Data to process Start Marker
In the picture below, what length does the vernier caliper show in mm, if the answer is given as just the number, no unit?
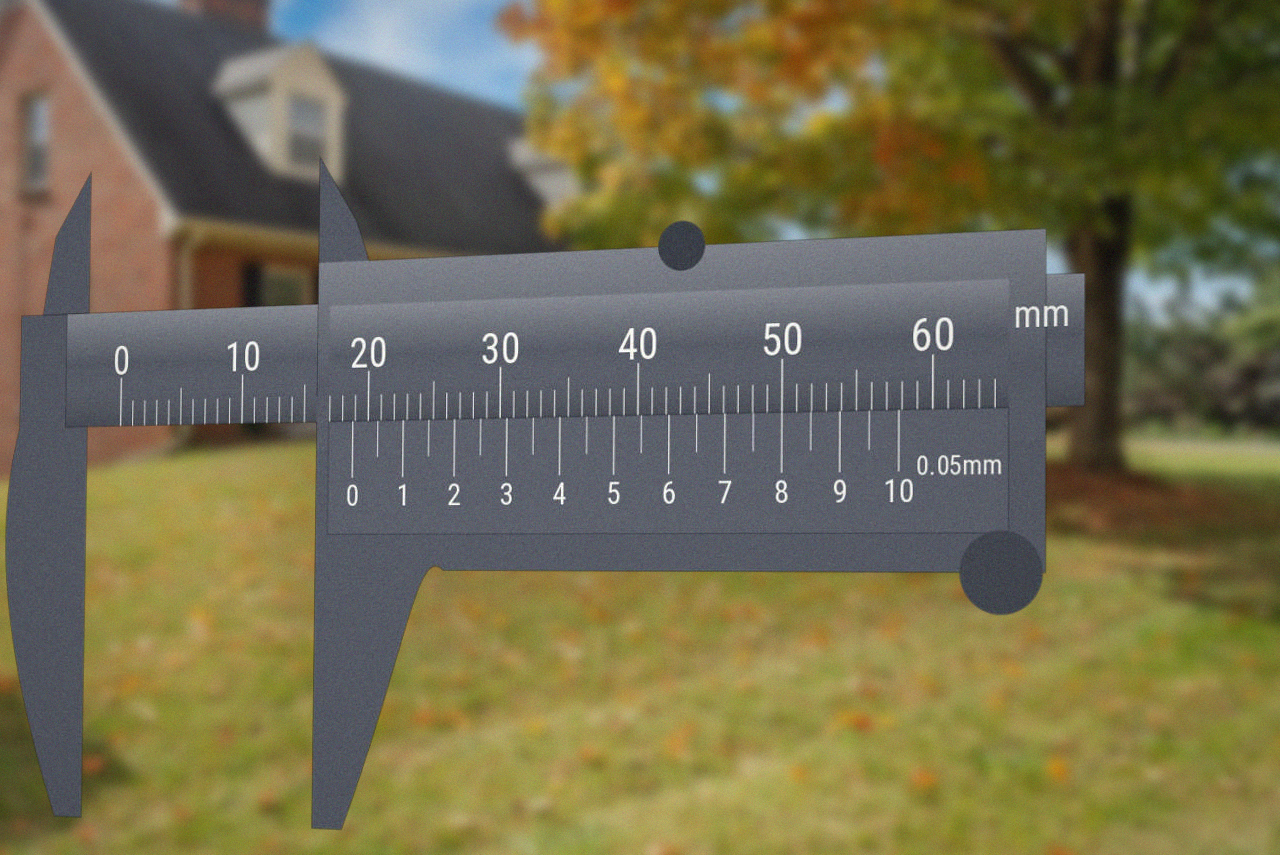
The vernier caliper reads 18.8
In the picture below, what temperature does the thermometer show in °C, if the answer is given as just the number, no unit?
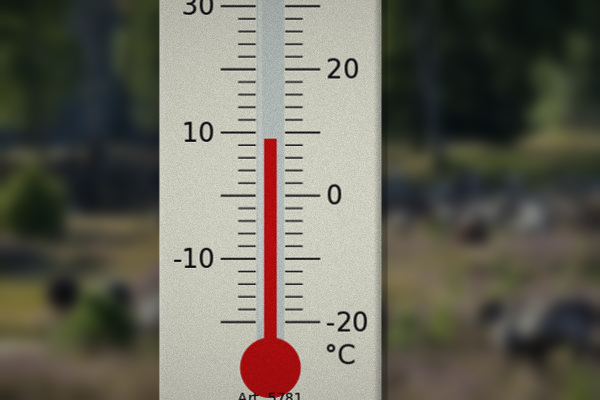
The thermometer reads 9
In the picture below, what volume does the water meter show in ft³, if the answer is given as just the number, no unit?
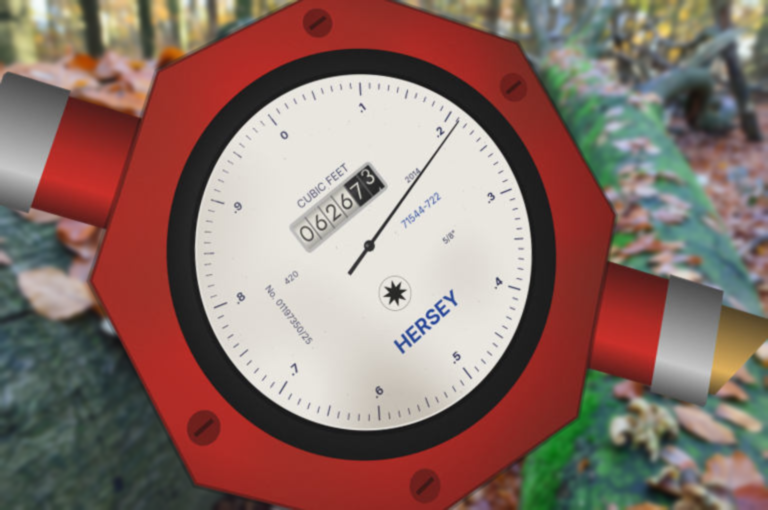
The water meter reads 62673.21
Data to process End Marker
Data to process Start Marker
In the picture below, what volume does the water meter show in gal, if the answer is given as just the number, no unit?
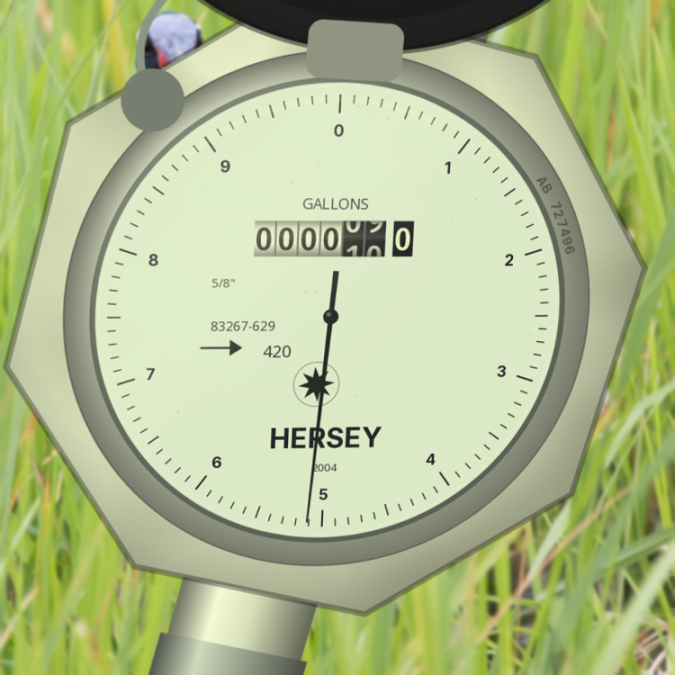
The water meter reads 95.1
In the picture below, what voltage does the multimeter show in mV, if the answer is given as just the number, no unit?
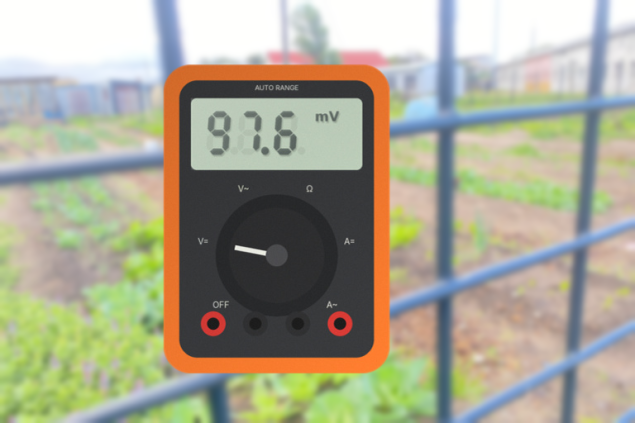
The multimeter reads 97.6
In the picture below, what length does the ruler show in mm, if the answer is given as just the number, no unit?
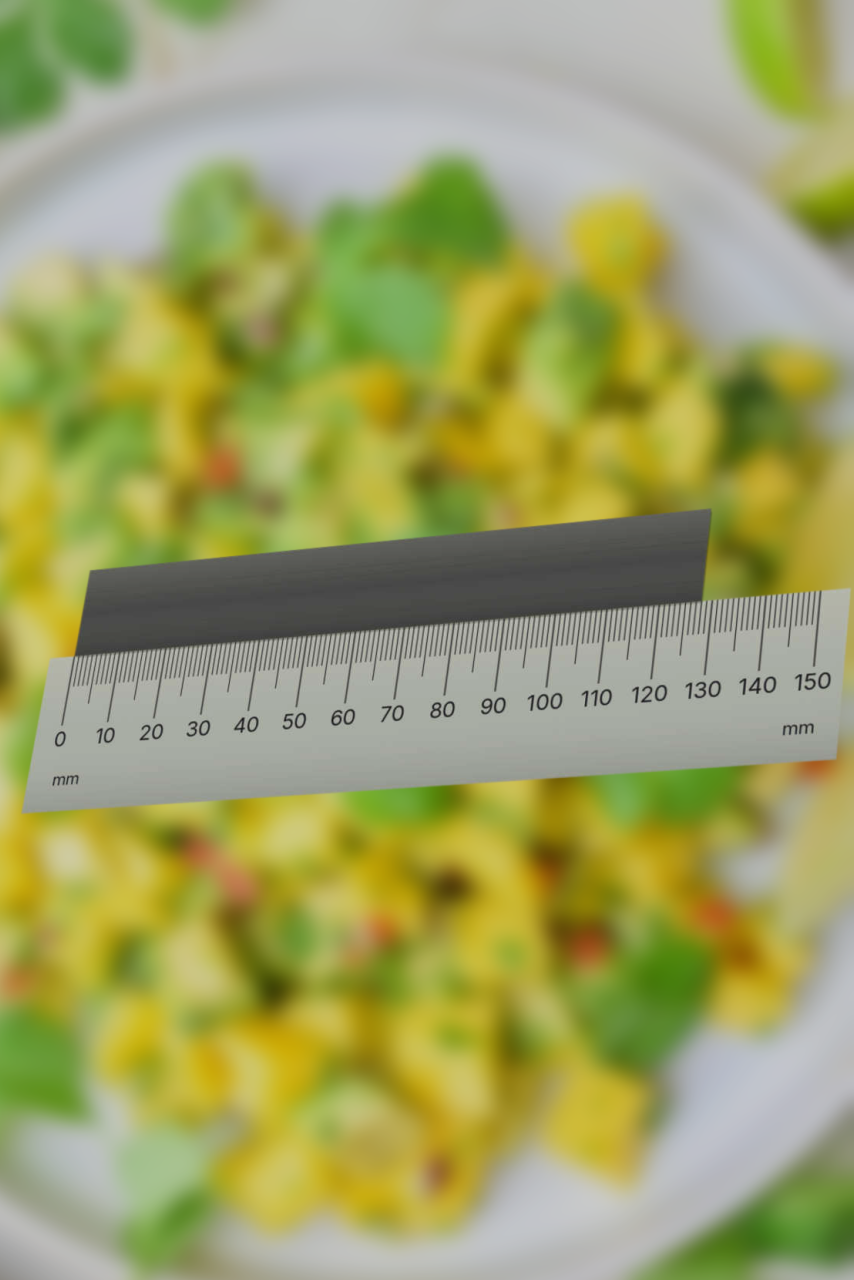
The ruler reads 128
Data to process End Marker
What this task involves: Reproduce the records word for word, beginning with the line containing "In the picture below, what voltage" and continuing through the line containing "The ruler reads 128", both of those lines included. Leave out the pictures.

Response:
In the picture below, what voltage does the multimeter show in mV, if the answer is given as just the number, no unit?
The multimeter reads 97.6
In the picture below, what length does the ruler show in mm, if the answer is given as just the number, no unit?
The ruler reads 128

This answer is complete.